The effectiveness of combined gating and re-scanning for treating mobile targets with proton spot scanning. An experimental and simulation-based investigation.

Organ motion is one of the major obstacles in radiotherapy and charged particle therapy. Even more so, the theoretical advantages of dose distributions in scanned ion beam therapy may be lost due to the interplay between organ motion and beam scanning. Several techniques for dealing with this problem have been devised. In re-scanning, the target volume is scanned several times to average out the motion effects. In gating and breath-hold, dose is only delivered if the tumour is in a narrow window of position. Experiments have been performed to verify if gating and re-scanning are effective means of motion mitigation. Dose distributions were acquired in a lateral plane of a homogeneous phantom.

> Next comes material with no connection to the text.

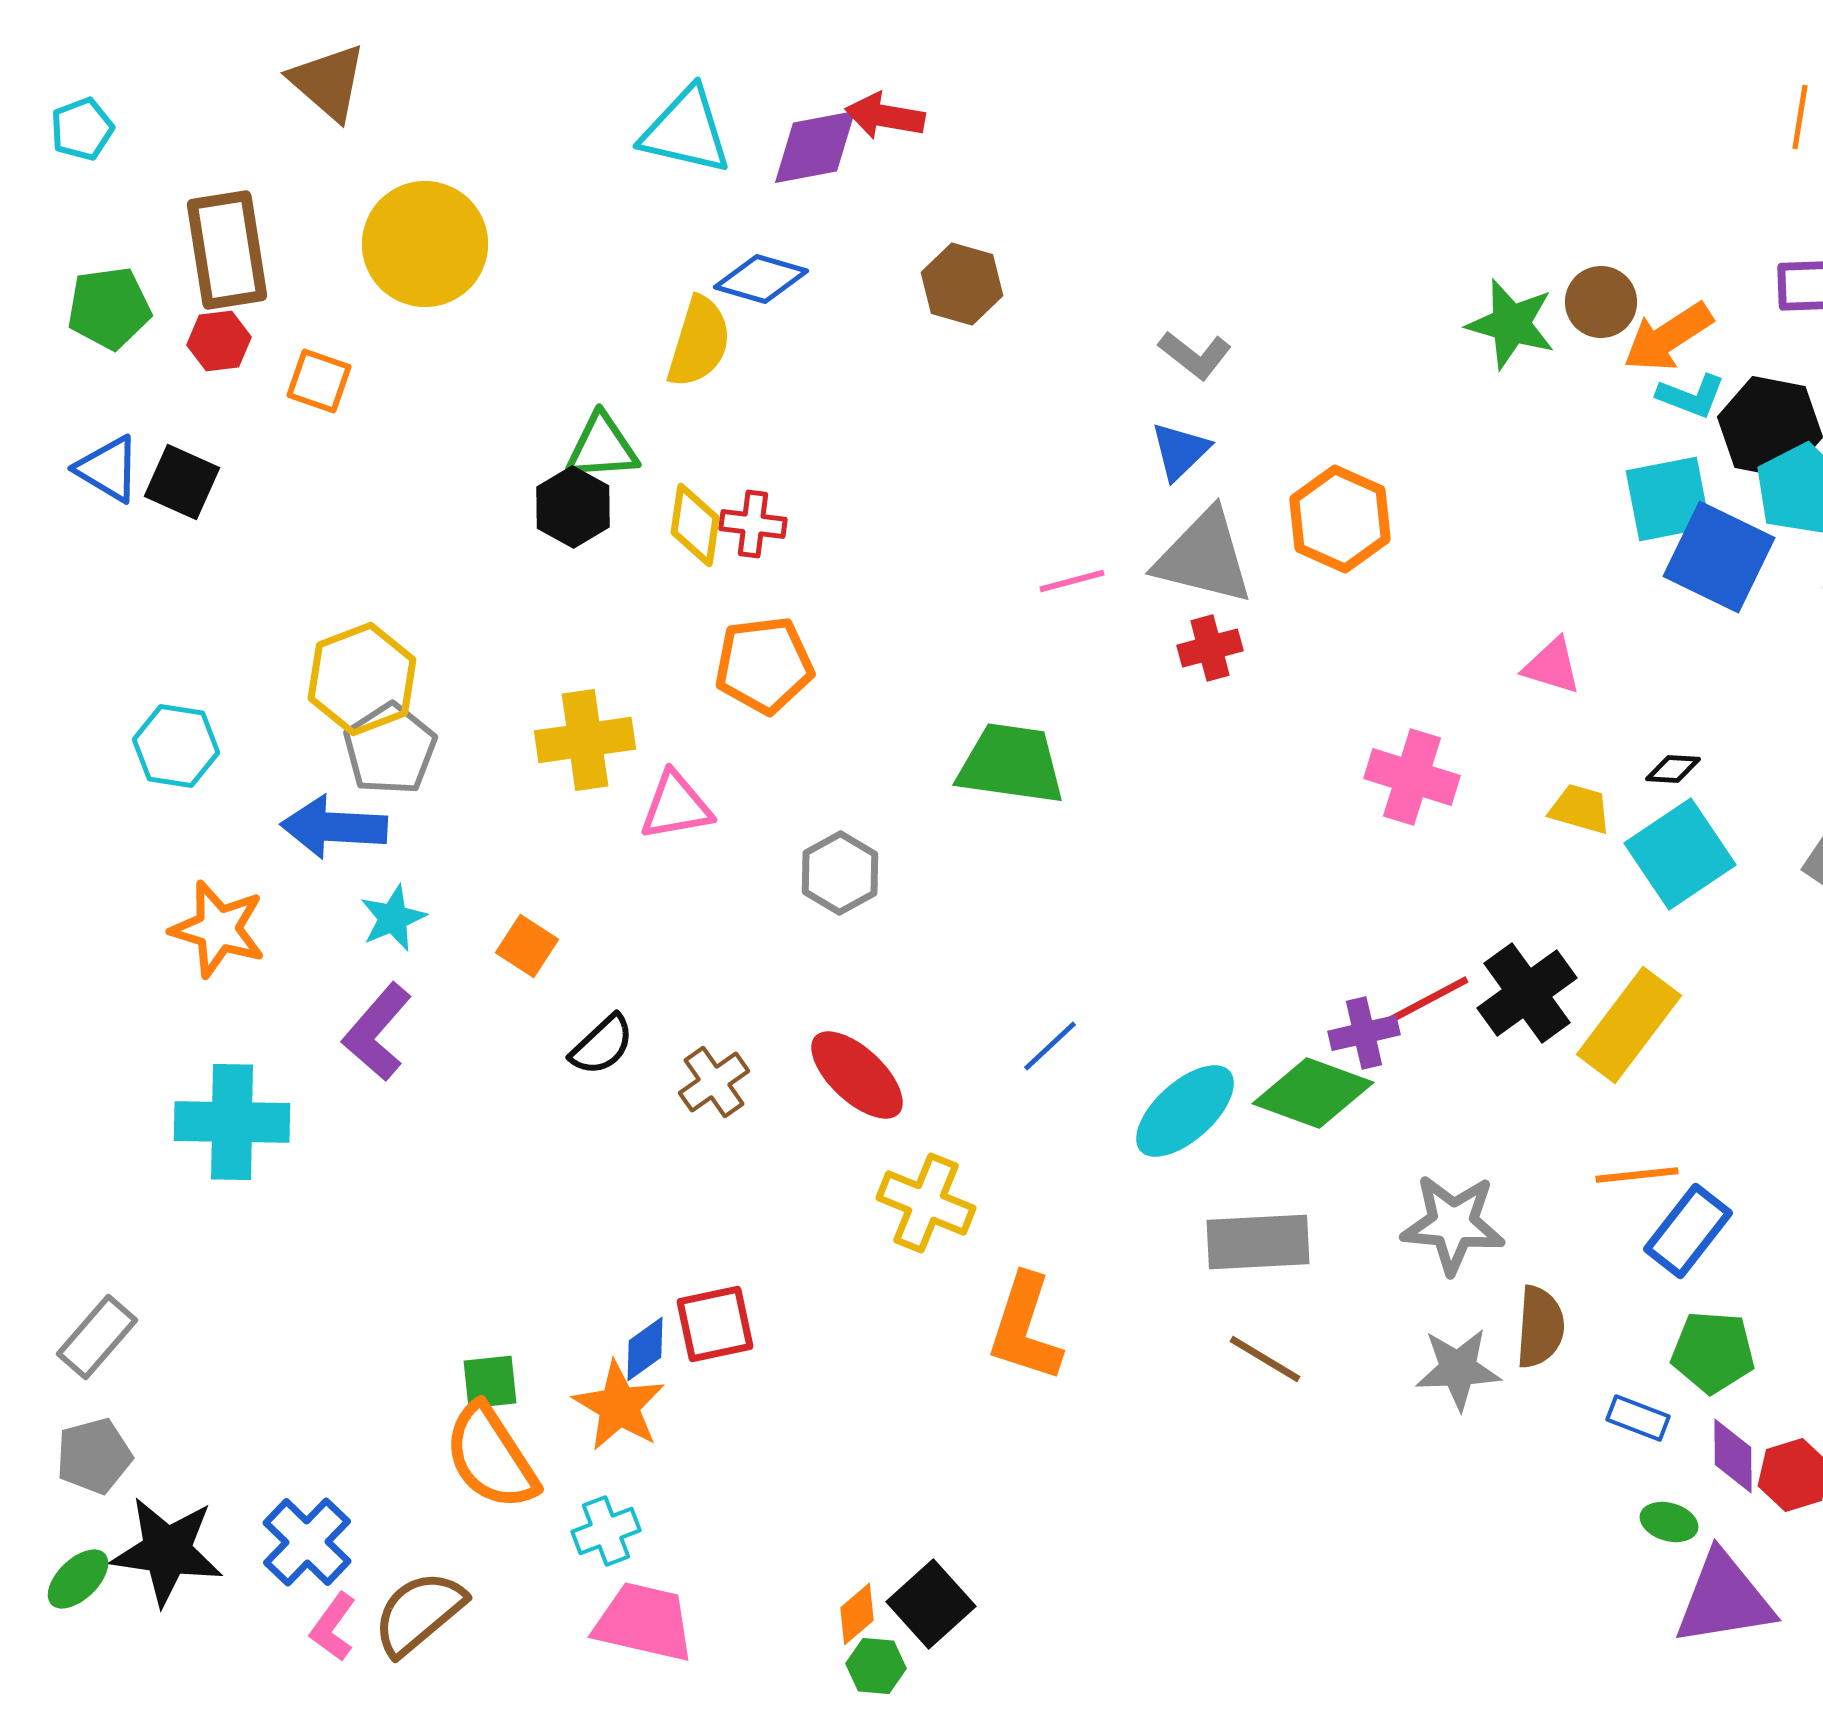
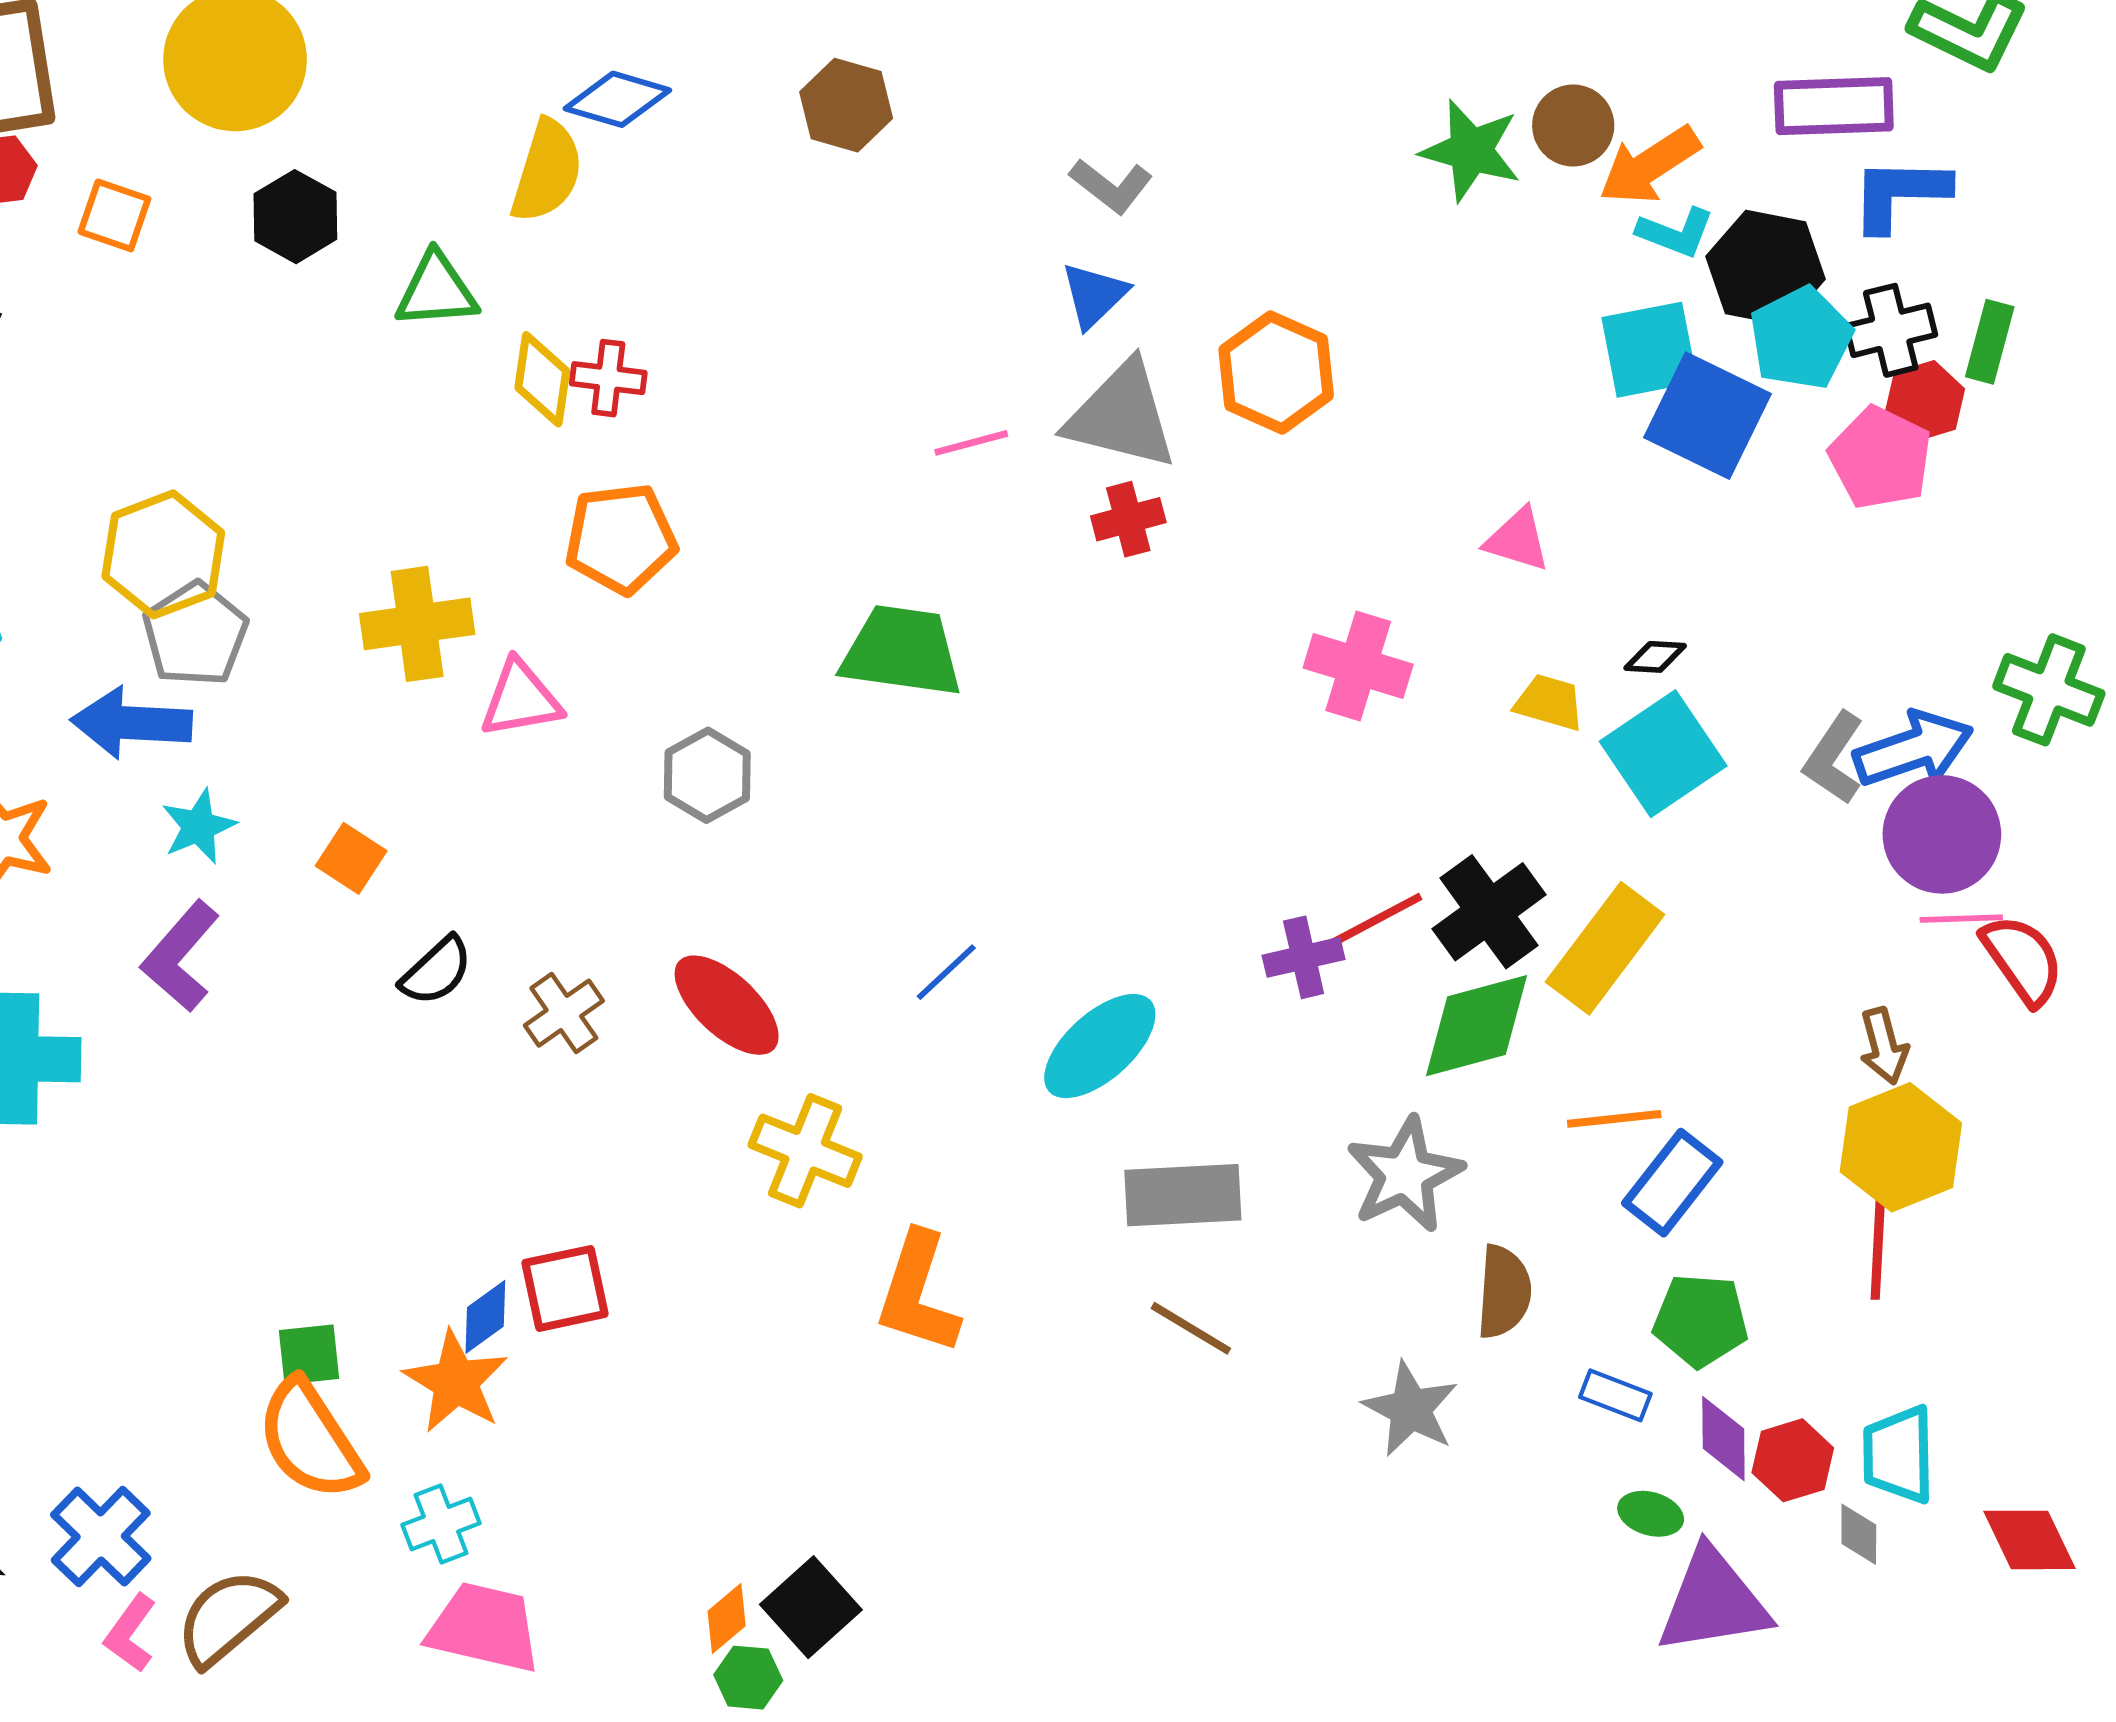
black hexagon: (573, 507) -> (295, 217), moved
green diamond: (1313, 1093) -> (1476, 1026), moved, turned -35
gray star: (1453, 1224) -> (1405, 1175), turned -30
gray star: (1458, 1369) -> (1410, 1409), moved, turned 30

For a spherical target volume and regular motion gating was sufficient. However, for realistic, irregular motion or a patient target volume, gating did not reduce the interplay effect to an acceptable level. Combining gating with re-scanning recovered the dose distributions. The simplest re-scanning approach, where a treatment plan is duplicated several times and applied in sequence, was not efficient. Simulations of different combinations of gating window sizes and re-scanning schemes revealed that reducing the gating window is the most efficient approach. However, very small gating windows are not robust for irregular motion.